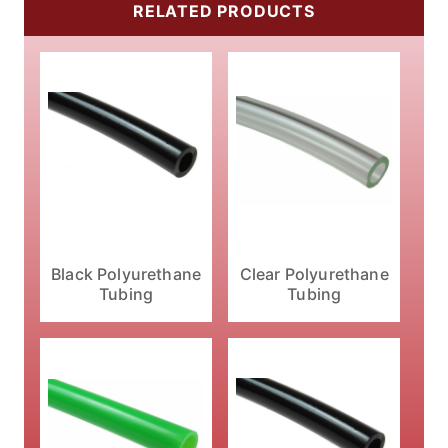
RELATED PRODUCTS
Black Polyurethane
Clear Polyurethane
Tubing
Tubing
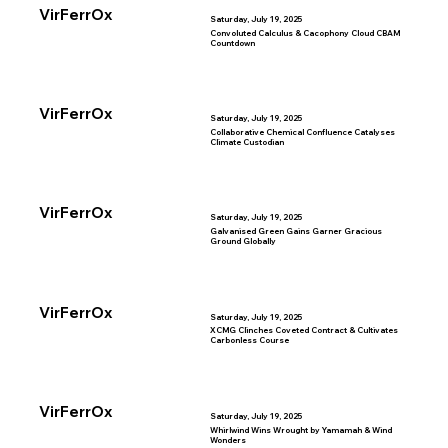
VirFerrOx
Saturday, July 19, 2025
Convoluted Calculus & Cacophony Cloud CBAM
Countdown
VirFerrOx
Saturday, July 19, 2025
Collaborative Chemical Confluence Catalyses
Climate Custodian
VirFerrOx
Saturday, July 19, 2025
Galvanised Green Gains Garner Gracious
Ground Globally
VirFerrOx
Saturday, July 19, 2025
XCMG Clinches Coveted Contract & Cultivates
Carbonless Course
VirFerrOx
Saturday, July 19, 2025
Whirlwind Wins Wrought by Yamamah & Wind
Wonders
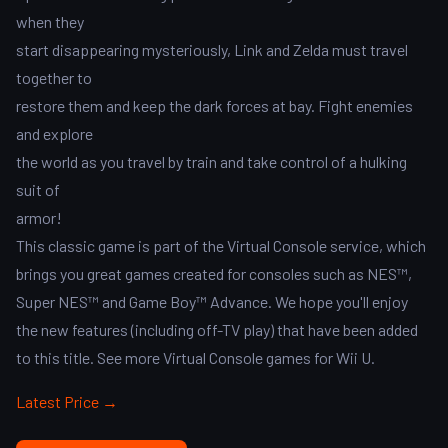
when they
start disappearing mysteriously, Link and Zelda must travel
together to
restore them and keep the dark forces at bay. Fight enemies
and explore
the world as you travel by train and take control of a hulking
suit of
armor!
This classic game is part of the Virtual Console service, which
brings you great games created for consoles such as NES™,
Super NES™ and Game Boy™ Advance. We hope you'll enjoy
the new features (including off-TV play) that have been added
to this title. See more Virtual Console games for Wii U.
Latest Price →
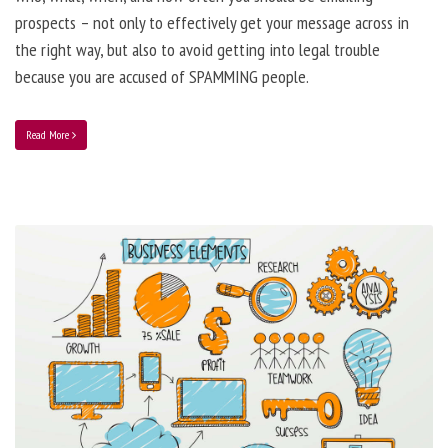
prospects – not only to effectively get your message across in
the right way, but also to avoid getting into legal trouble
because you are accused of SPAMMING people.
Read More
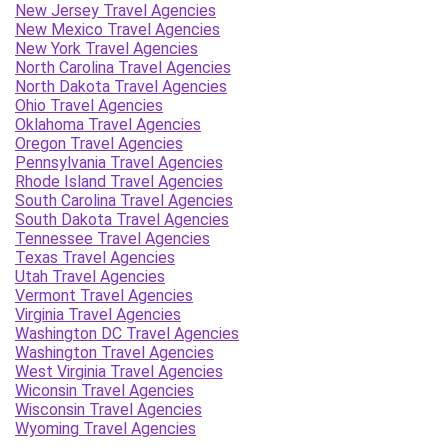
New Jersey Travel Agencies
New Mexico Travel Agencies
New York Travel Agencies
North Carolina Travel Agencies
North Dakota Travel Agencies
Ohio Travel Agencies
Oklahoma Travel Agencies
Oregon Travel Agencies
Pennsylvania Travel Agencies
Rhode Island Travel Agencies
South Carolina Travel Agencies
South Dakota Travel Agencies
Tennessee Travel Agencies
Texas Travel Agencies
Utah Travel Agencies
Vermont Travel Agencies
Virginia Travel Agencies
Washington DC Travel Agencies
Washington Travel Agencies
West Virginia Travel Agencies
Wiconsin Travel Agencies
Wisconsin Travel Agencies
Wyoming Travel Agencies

==

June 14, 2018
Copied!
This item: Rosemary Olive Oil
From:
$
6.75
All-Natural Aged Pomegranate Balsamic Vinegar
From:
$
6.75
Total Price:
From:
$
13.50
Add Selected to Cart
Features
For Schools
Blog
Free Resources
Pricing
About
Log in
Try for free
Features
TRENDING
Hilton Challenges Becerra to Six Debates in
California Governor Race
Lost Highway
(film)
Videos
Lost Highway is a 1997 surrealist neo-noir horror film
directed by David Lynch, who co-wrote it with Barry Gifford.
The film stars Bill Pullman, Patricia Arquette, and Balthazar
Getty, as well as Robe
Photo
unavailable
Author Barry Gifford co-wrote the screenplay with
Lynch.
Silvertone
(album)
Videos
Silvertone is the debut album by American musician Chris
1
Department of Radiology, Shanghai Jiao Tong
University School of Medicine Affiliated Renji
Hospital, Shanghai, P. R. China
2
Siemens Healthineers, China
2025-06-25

# [WHAT IS BEING ASKED]
Using the records above, say how many lines include the string "Shanghai". Only the number is wanted.

# [PROBLEM SOLUTION]
2